My first job was as a cleaner in a department store after school. I was sacked by the manager, who was Catholic. Even though my work was good he didn’t like my left-wing politics. Then I worked as a labourer in the building trade, and saw the tradesmen I worked with make good money – more than I dreamed of – and then spend it at the pub and on the horses until they went home poor and drunk to their wives.
In 1972 we won and everything changed. Whitlam was my hero. The threat of conscription was lifted, the war ended and when I went to university it was free. I couldn’t have gone otherwise. Then medical care was free too.
I never thought I would ever be in a position where I could be a real part of the Party that did all this. Then I fluked a job with the Lennon Labor government. I only got it because I was recommended by an existing Adviser and an election was coming up and they needed someone quickly.
I thought that others in the Labor Government would share my passion for justice and progress, and I couldn’t understand why they didn’t. Why were they in the Party? Some, like Lara Giddings, were good people but simply too young and inexperienced to understand what Labor stood for and why gaining power was so important. Power had become an end in itself, with no purpose. Others had come through the union movement and become corrupted by money and power given without discipline or supervision. A few were sociopaths to begin with. I became frustrated – no one cared, there was no compassion and no interest in making a better community and life for us all. Lennon’s senior Media Adviser said the problem wasn’t Labor, I just wasn’t “true blue”. Her husband was given a plum government job. He had little relevant experience and the position wasn’t advertised. She’s still there advising Lara Giddings.
I saw two decent advisers who had given up the fight and didn’t even come to work anymore. One even switched off his phone. They were still paid though, and tolerated because they didn’t rock the boat.
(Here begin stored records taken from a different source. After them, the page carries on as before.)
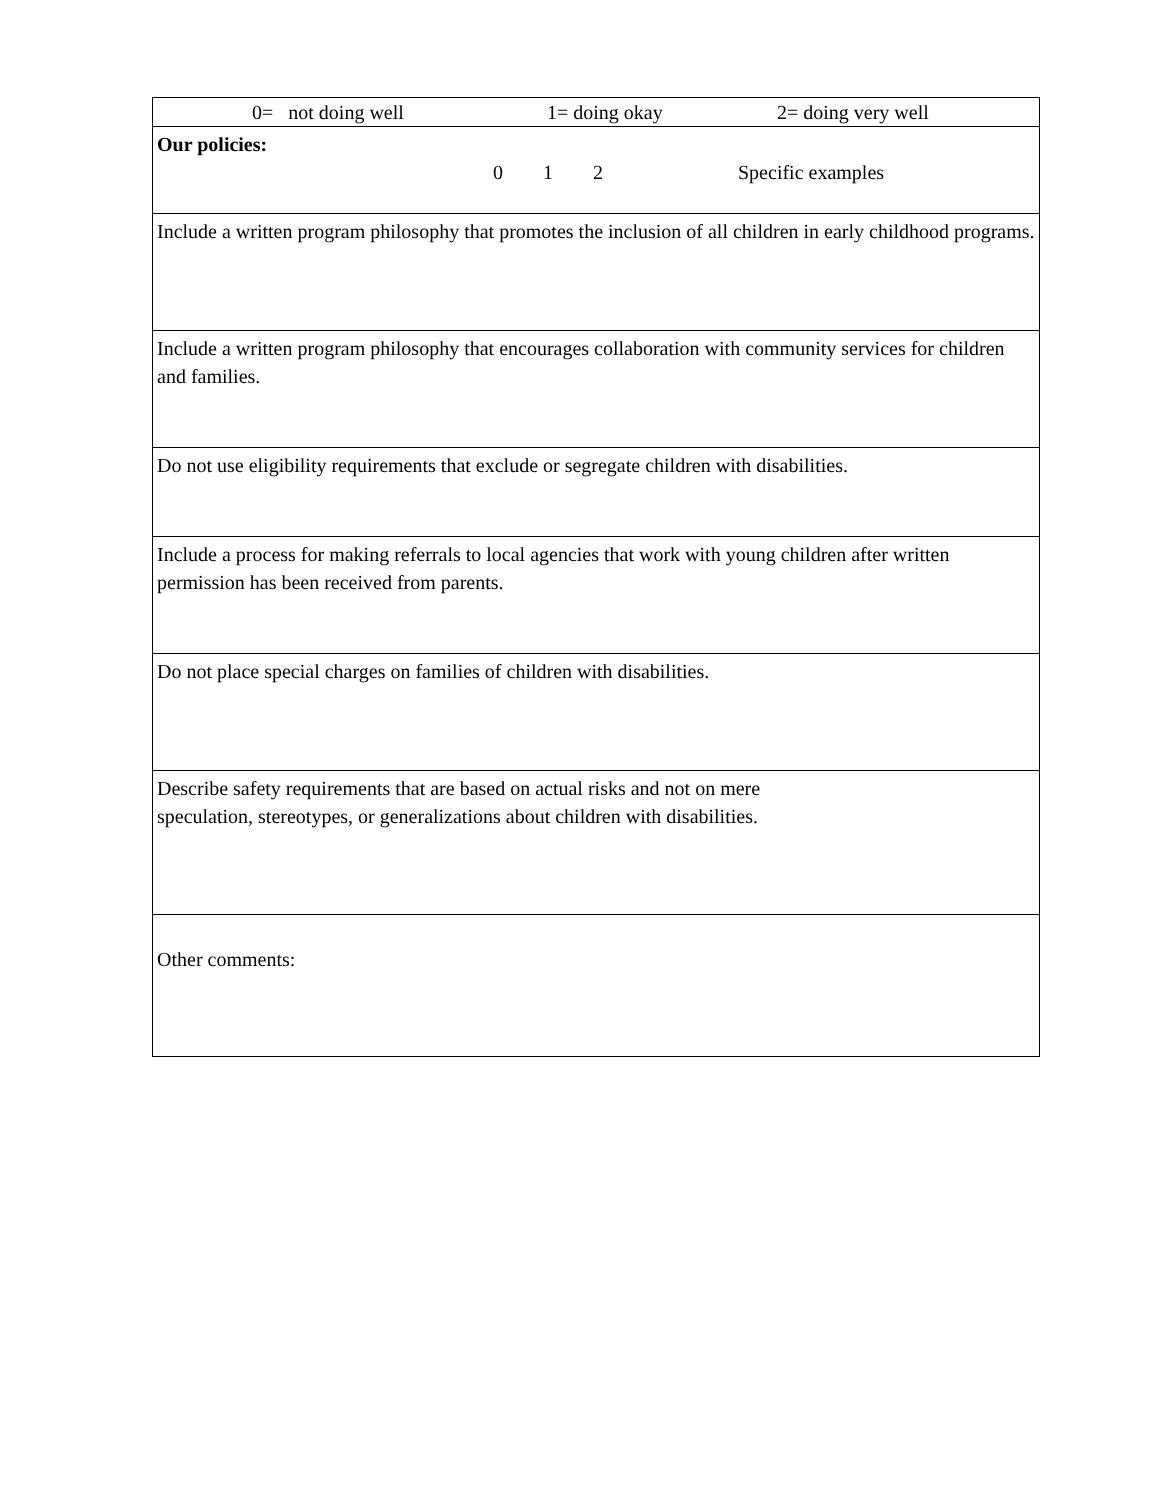| 0= not doing well 1= doing okay 2= doing very well |
| Our policies: 0 1 2 Specific examples |
| Include a written program philosophy that promotes the inclusion of all children in early childhood programs. |
| Include a written program philosophy that encourages collaboration with community services for children and families. |
| Do not use eligibility requirements that exclude or segregate children with disabilities. |
| Include a process for making referrals to local agencies that work with young children after written permission has been received from parents. |
| Do not place special charges on families of children with disabilities. |
| Describe safety requirements that are based on actual risks and not on mere speculation, stereotypes, or generalizations about children with disabilities. |
| Other comments: |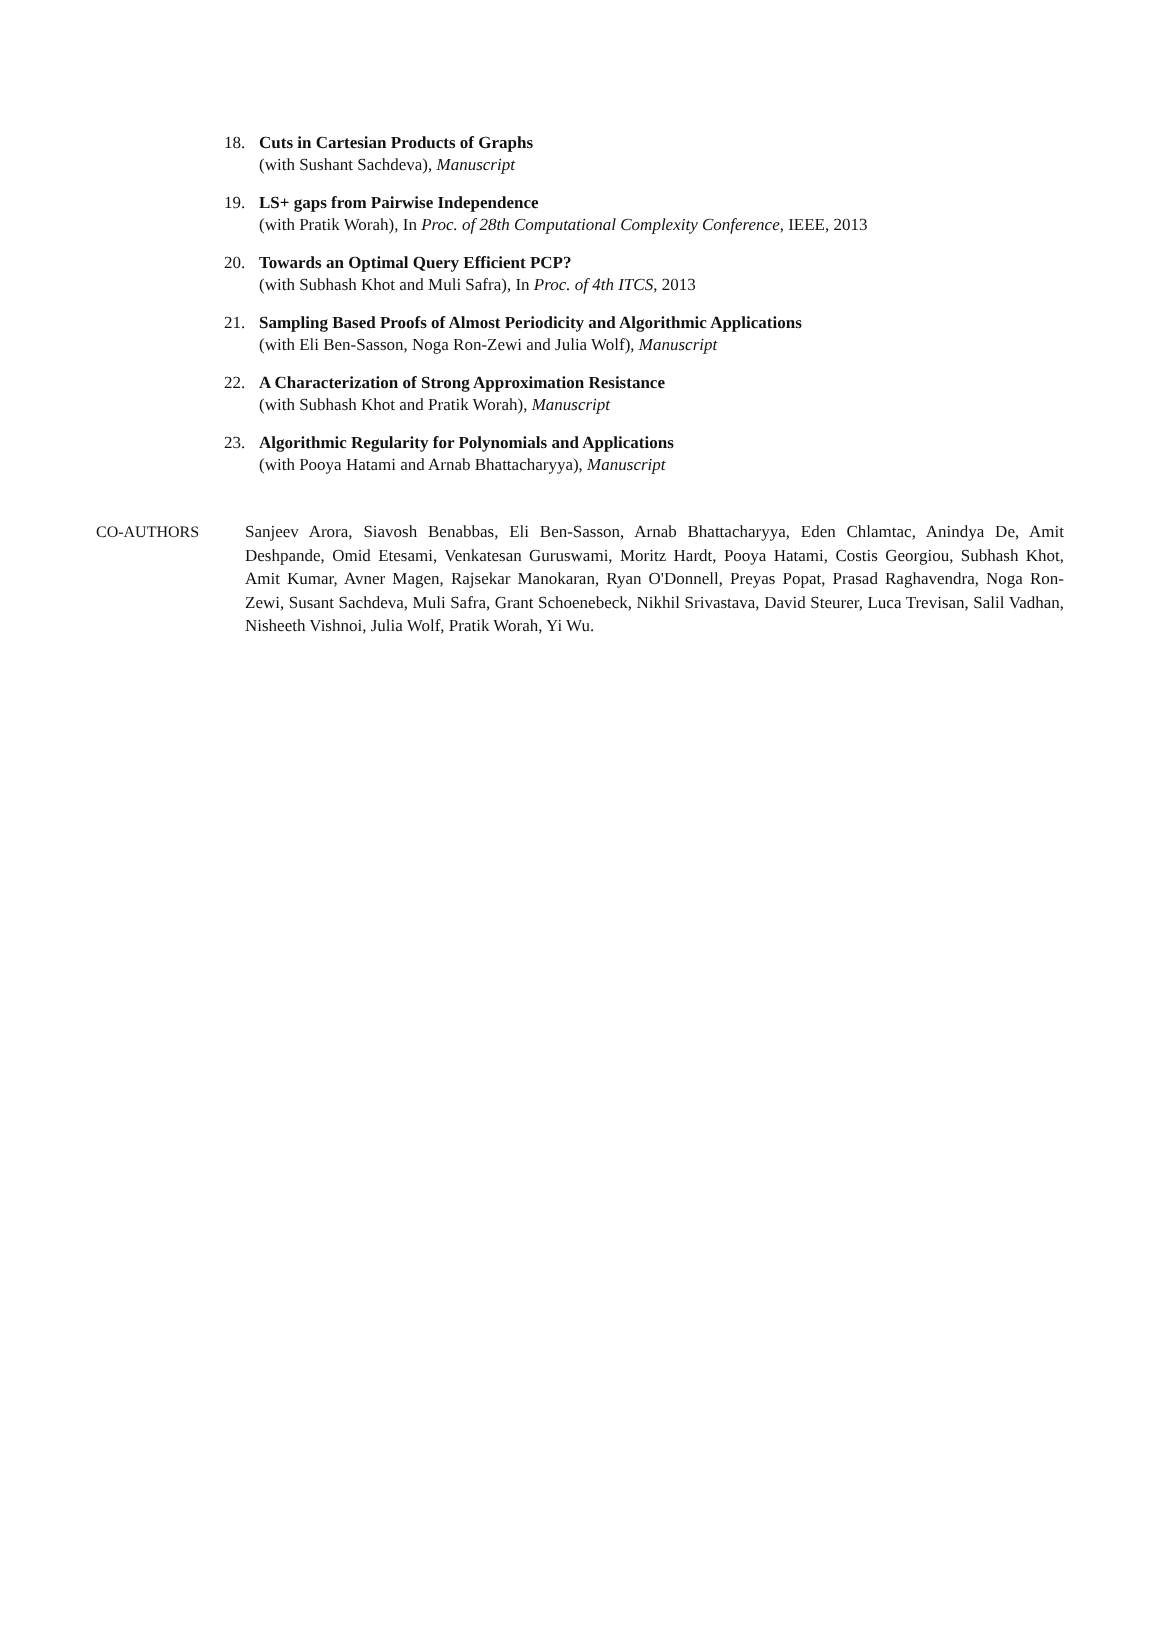18. Cuts in Cartesian Products of Graphs
(with Sushant Sachdeva), Manuscript
19. LS+ gaps from Pairwise Independence
(with Pratik Worah), In Proc. of 28th Computational Complexity Conference, IEEE, 2013
20. Towards an Optimal Query Efficient PCP?
(with Subhash Khot and Muli Safra), In Proc. of 4th ITCS, 2013
21. Sampling Based Proofs of Almost Periodicity and Algorithmic Applications
(with Eli Ben-Sasson, Noga Ron-Zewi and Julia Wolf), Manuscript
22. A Characterization of Strong Approximation Resistance
(with Subhash Khot and Pratik Worah), Manuscript
23. Algorithmic Regularity for Polynomials and Applications
(with Pooya Hatami and Arnab Bhattacharyya), Manuscript
CO-AUTHORS Sanjeev Arora, Siavosh Benabbas, Eli Ben-Sasson, Arnab Bhattacharyya, Eden Chlamtac, Anindya De, Amit Deshpande, Omid Etesami, Venkatesan Guruswami, Moritz Hardt, Pooya Hatami, Costis Georgiou, Subhash Khot, Amit Kumar, Avner Magen, Rajsekar Manokaran, Ryan O'Donnell, Preyas Popat, Prasad Raghavendra, Noga Ron-Zewi, Susant Sachdeva, Muli Safra, Grant Schoenebeck, Nikhil Srivastava, David Steurer, Luca Trevisan, Salil Vadhan, Nisheeth Vishnoi, Julia Wolf, Pratik Worah, Yi Wu.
Other staffers became bureaucratised. Many were put into positions that they were simply unequipped to do, and became defensive and aggressive because they were out of their depth and perhaps secretly knew they shouldn’t be there. Occasionally someone would fight a good fight, like the senior Adviser in Launceston who fought with me to get justice for the Hudson family, who lost their son in an avoidable industrial accident. But they were ignored until they gave up. I never gave up and was pushed and humiliated until finally I reacted and wrote an imprudent letter to Lennon. Then I was sacked. The reforms I was working on were thrown away.
I can’t change the Labor Party. It has lost its way and I cannot see anyone there who even understands, let alone is capable of changing the Party. I’ll always be Labor, but the real Labor Party has gone. The Greens may not be perfect, but they are far closer to the ALP I knew than the ALP is today. So I’ve been voting for them the last few elections and I’ll continue to do so. Maybe one day my Labor Party will come back.
All about Nigel Burch: During the period 2005-2008 I was an adviser to Deputy Premier Steve Kons and also his electorate officer. Immediately prior to that I had been a director of the Tasmanian Farmers & Graziers. In the 1990s I was Managing Director of a listed gold mining company and later assisted the Bosnian government with problems in their state steel industry at the end of the war. I was honoured by the Australian Shareholders Assocation in1991 with a medal for services to small shareholders and assisted ABC 4-Corners with an award-winning documentary “Other People’s Money”. Recently I was a national director of the RSPCA.